Текст книги "Небесные верблюжата. Избранное"
Автор книги: Елена Гуро
Жанр:
Поэзия
сообщить о нарушении
Текущая страница: 2 (всего у книги 12 страниц) [доступный отрывок для чтения: 5 страниц]
Мелочи
Детское утро
Расцвели под окошком пушистые одуванчики. Раскрылся желтый лютик, и стало утро. Блестящие чашечки унизали лужок. Собрали чашечки лютика и еще синие и сделали чайный столик. Из лучей волчок бегал по полу.

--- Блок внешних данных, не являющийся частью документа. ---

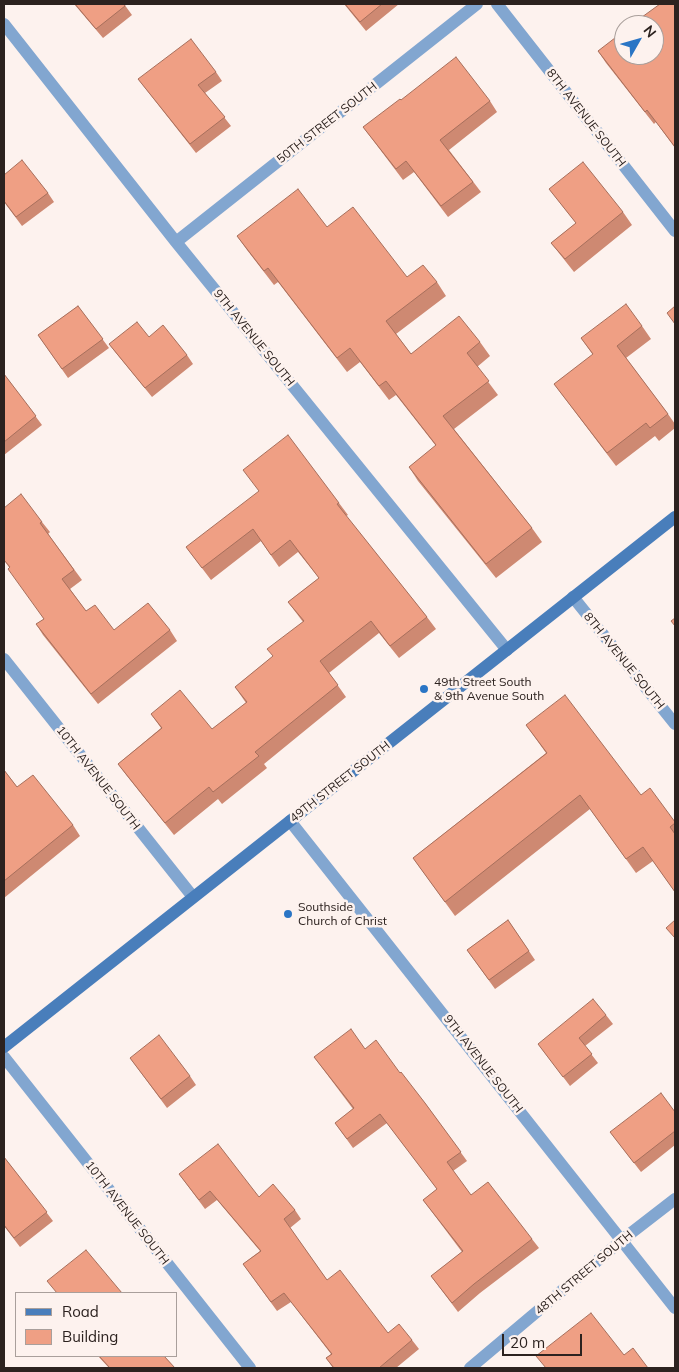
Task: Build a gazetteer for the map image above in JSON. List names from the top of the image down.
{
  "streets": {
    "main road": ["49TH STREET SOUTH"],
    "street": [
      "8TH AVENUE SOUTH",
      "50TH STREET SOUTH",
      "9TH AVENUE SOUTH",
      "10TH AVENUE SOUTH",
      "48TH STREET SOUTH"
    ]
  },
  "crossings": [
    ["8TH AVENUE SOUTH", "49TH STREET SOUTH"],
    ["50TH STREET SOUTH", "9TH AVENUE SOUTH"],
    ["9TH AVENUE SOUTH", "49TH STREET SOUTH"],
    ["9TH AVENUE SOUTH", "48TH STREET SOUTH"],
    ["10TH AVENUE SOUTH", "49TH STREET SOUTH"]
  ],
  "places": ["49th Street South & 9th Avenue South", "Southside Church of Christ"],
  "legend": ["Road", "Building"],
  "scale_bar": "20 m",
  "north": "top right"
}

Пошли воевать с темной елкой: отвоевать белую кружечку. В это время дома выросли грибы на полках, деревянные, лакированные и с красными шапочками. Увидав это, желтые соломенные стулья заплясали по комнате.

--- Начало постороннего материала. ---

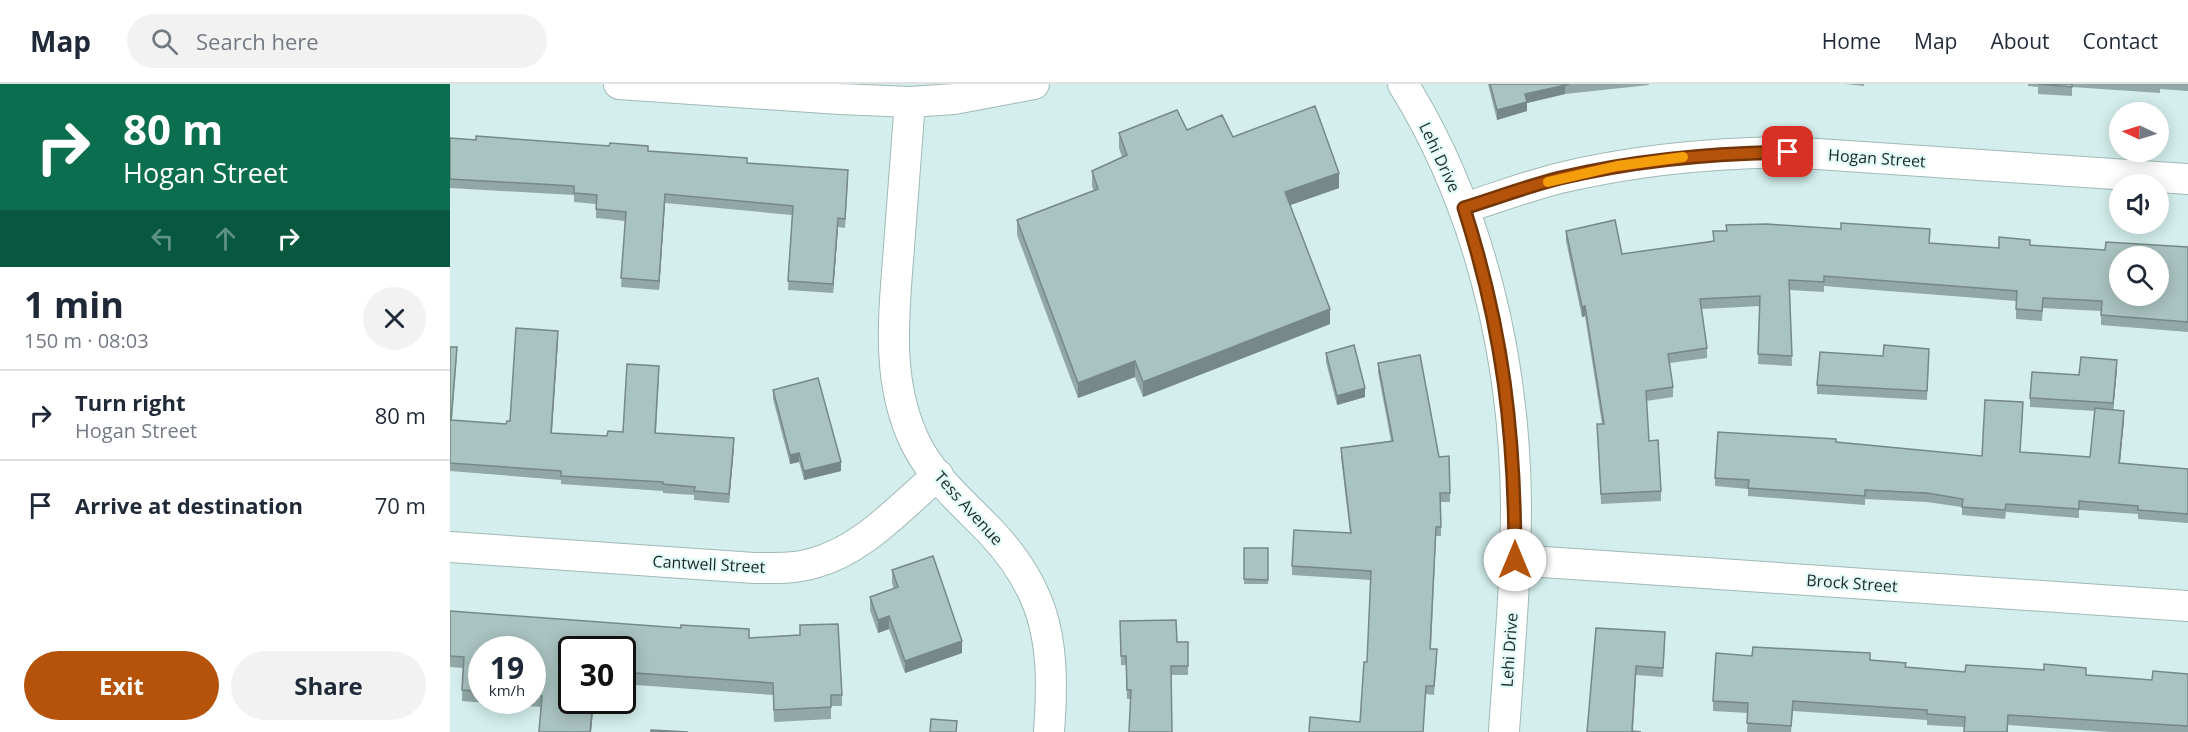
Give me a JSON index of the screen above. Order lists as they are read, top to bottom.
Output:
{
  "streets": {
    "street": [
      "Lehi Drive",
      "Hogan Street",
      "Tess Avenue",
      "Cantwell Street",
      "Brock Street"
    ]
  },
  "crossings": [
    ["Lehi Drive", "Hogan Street"],
    ["Lehi Drive", "Brock Street"],
    ["Tess Avenue", "Cantwell Street"]
  ],
  "north": "left",
  "page": {
    "header": "Map",
    "search": "Search here",
    "nav": [
      "Home",
      "Map",
      "About",
      "Contact"
    ],
    "turn": ["80 m", "Hogan Street"],
    "heading": ["1 min", "150 m · 08:03"],
    "list": [
      {
        "name": "Turn right",
        "note": "Hogan Street",
        "value": "80 m"
      },
      {
        "name": "Arrive at destination",
        "value": "70 m"
      }
    ],
    "speed": "19 km/h",
    "limit": "30",
    "buttons": ["Exit", "Share"]
  }
}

А мы стали гоняться. Хотели поймать желтый солнечный пушок и посадить его на сосновую полку. Гонялись, гонялись и не поймали. Так и пробегали по солнечным окнам до завтрака.
А с сосновой полочки смолка веселыми слезками падала.
Неизреченное
Точно маленькая желтая улыбка. Неожиданно, утром на дорожке прилип желтый листик. Над дорожкой точно кто-то белокурый приподнял ресницы.

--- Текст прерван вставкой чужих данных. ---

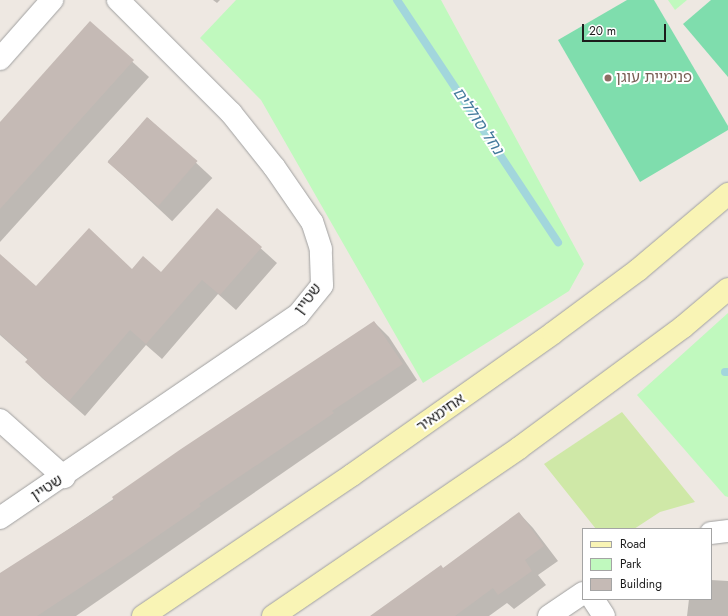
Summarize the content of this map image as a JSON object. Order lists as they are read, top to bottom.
{
  "streets": {
    "main road": ["אחימאיר"],
    "street": ["שטיין"]
  },
  "water": ["נחל סוללים"],
  "places": ["פנימיית עוגן"],
  "legend": ["Road", "Park", "Building"],
  "scale_bar": "20 m"
}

Погоди, это приближенье. На коричневый мох рассыпались желтые треугольнички. Точно кто-то идет в конце дорожки – но его нет. Сверху льются лазоревые стеклушки и светло-зеленые. Встревожился воздух, стал холодноватый.
Точно кто-то встревоженный и просветленный приподнял ресницы. Точно будет приезд. Приедет сюда дивная страна, далекая, с блаженной жизнью. Ее привезут в коляске с кожаным верхом, и чуть-чуть будут по песку пищать колеса. Точно обеими ногами подпрыгнули от земли и поплыли над землей.
Сверху льются лазоревые стеклушки и зеленое серебро. Лучатся спелые соломинки у ступеней.
Прозвенела стеклянная дверь балкона.
Рамы стекольные и жердочки просветлели. Все это не сегодня – а завтра… Погоди!..
Сон вегетарианца
Это был сон.
Было утро. Тонкие четкие веточки виснули с берез, точно нежные вещицы. Точно их создали осторожно и с любовью. Тонкая сеть над землей серебрилась перламутром.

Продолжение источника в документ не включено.